第7話 孤独な秘密
夜の静まり返った自室。
机の上には教科書やノートが散らかり、窓から差し込む月明かりが影を落としている。
直哉は椅子に座ったまま、ただ天井を見つめていた。
今日も一日、和也の笑顔を見て過ごした。
友人たちと遊ぶ姿、母親と手をつなぐ姿、授業中のふとした仕草――。
そのすべてが、頭上に浮かぶ数字とリンクして胸を締めつける。
――『14』。
今日、体育での小さな転倒で数字が大きく減ったことを思い返す。
もしも、何かあったら――。
想像するだけで、心臓が痛む。
直哉には、この現実を誰にも話せない。
もし話したとしても、信じてもらえるはずがない。
「寿命が見える」なんて言ったら、気味悪がられるか、笑われるか……。
だから、直哉は孤独だった。
誰にも理解してもらえない秘密を、ひとり抱え続ける孤独。
手元のノートにペンを走らせる。
文字を書くことで気持ちを整理しようとしても、頭の中に浮かぶのは数字と和也の笑顔だけだ。

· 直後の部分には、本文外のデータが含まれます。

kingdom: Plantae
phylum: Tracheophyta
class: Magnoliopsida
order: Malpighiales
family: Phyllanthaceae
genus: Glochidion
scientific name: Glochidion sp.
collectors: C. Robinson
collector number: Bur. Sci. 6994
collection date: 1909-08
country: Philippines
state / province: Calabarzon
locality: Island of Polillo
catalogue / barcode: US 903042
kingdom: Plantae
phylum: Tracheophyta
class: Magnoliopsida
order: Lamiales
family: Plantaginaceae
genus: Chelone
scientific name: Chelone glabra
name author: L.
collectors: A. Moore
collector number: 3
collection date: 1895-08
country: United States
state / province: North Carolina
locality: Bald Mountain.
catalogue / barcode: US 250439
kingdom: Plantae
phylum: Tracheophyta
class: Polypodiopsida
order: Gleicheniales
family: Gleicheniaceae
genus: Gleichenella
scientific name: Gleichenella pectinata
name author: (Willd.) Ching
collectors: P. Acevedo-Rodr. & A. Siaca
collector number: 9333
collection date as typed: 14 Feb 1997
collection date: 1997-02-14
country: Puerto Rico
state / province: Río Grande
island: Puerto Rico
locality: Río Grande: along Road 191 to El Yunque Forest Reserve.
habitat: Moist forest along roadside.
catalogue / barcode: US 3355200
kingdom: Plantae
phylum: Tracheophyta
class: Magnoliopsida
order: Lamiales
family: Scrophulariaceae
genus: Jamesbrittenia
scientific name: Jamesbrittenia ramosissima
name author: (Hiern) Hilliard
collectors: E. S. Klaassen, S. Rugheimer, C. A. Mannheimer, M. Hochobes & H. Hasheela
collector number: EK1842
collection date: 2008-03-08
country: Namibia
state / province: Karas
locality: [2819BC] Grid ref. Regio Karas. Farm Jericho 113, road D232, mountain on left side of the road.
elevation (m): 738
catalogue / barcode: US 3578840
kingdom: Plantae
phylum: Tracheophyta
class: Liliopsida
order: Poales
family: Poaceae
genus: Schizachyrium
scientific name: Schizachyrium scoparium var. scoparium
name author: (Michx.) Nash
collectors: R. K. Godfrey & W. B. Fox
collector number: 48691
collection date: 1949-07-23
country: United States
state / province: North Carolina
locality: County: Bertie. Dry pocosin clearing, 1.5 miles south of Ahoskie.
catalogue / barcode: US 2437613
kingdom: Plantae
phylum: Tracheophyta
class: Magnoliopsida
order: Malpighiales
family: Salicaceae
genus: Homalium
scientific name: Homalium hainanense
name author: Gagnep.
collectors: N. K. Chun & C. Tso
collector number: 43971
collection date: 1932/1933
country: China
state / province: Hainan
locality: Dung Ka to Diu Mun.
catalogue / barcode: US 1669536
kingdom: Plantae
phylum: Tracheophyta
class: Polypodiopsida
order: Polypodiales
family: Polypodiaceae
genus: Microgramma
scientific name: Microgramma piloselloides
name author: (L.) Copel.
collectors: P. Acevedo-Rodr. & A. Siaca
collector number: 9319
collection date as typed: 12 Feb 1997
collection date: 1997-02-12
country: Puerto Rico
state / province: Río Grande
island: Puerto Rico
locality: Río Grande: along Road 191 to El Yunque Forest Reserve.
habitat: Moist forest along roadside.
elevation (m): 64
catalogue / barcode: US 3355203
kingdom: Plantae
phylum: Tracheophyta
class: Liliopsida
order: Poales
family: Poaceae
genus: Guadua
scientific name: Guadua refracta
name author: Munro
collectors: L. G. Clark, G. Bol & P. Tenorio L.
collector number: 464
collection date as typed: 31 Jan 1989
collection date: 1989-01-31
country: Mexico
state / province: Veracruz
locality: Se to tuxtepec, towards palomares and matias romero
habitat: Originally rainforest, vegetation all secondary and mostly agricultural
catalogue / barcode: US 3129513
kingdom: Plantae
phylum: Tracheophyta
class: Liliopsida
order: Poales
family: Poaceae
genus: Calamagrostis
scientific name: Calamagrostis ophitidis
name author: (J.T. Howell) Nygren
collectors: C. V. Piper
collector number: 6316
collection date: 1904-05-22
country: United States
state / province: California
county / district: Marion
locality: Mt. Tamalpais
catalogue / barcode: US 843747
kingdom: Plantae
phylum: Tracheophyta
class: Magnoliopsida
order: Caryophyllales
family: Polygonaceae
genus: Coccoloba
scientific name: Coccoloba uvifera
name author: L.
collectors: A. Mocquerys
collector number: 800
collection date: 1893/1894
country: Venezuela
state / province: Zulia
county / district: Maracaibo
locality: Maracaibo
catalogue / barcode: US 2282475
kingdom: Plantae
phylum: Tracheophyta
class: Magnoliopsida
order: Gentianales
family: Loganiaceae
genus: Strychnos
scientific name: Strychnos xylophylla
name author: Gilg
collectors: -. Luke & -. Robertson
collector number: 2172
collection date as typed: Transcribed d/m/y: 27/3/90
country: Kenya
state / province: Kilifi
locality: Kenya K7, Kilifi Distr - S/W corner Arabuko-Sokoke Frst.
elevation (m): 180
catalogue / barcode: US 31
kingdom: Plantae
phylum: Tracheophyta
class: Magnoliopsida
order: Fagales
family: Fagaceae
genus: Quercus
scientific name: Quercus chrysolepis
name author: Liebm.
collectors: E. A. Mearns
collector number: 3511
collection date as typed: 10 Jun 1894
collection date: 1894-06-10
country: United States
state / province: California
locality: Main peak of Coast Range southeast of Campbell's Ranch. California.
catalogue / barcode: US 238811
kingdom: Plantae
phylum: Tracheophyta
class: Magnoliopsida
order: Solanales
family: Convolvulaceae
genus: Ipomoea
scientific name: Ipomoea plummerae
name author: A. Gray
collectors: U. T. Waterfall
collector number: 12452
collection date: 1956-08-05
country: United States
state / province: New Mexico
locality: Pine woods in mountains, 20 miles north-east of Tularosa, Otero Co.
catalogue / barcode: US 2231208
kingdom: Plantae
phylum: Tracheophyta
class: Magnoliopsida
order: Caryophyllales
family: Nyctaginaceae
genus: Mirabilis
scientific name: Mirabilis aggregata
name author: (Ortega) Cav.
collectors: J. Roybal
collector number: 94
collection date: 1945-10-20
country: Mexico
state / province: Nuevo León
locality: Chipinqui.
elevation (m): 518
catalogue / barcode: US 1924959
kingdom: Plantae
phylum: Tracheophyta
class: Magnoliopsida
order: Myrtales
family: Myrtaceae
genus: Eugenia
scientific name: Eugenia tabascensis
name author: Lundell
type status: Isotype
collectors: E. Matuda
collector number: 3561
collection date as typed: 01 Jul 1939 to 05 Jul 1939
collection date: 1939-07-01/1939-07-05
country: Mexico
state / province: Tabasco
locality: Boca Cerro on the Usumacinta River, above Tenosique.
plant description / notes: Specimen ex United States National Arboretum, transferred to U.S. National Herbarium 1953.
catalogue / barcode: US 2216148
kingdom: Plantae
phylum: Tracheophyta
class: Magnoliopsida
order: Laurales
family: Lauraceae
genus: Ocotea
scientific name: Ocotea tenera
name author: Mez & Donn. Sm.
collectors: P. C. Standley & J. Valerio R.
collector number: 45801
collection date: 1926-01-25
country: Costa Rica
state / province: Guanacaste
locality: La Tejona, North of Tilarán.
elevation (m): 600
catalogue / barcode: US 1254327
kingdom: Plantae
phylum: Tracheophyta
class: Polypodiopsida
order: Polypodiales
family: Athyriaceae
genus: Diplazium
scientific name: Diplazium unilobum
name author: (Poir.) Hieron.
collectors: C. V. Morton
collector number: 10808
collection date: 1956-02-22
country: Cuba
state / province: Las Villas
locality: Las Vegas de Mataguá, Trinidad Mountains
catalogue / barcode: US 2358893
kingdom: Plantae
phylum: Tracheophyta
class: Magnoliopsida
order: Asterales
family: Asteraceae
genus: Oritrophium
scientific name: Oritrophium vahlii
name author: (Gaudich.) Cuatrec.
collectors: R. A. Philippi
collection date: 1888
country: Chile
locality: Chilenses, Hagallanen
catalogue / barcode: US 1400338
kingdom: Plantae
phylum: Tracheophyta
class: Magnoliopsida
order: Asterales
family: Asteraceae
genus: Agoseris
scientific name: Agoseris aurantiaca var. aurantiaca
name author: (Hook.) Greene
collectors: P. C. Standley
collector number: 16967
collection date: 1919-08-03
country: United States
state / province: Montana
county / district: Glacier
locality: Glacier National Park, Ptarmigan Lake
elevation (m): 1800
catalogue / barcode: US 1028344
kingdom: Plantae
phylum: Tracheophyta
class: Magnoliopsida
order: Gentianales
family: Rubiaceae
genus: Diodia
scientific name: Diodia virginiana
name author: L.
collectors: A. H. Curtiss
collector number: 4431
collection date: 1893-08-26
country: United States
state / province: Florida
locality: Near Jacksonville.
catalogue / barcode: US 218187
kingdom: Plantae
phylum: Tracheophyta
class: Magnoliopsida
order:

ページいっぱいに書き連ねた文字も、胸の奥の不安を消すことはできなかった。
ふと窓の外を見る。
夜風に揺れる街路樹の影が、まるで自分の孤独を映しているかのように感じた。
(誰かに話したい……でも、話せない)
直哉は小さく息をつき、拳を握りしめた。
胸の奥で、まだ言葉にもならない決意が芽生える。
――この子を、絶対に守る。
数字が減る現実。
友人や家族の知らない秘密。
そのすべてを、自分だけが背負う。
孤独の中で、直哉の意志はより固く、そして静かに燃え始めた。
誰にも見えない戦い。
誰にも理解されない思い。
それでも、直哉は確信していた。
――この秘密を抱え続けるのは辛い。
でも、和也の笑顔を守るためなら、孤独も怖くはない。
夜の静寂に包まれながら、直哉の胸に小さな炎が灯った。
その炎は、まだ小さくても、消えることのない光になる予感がした。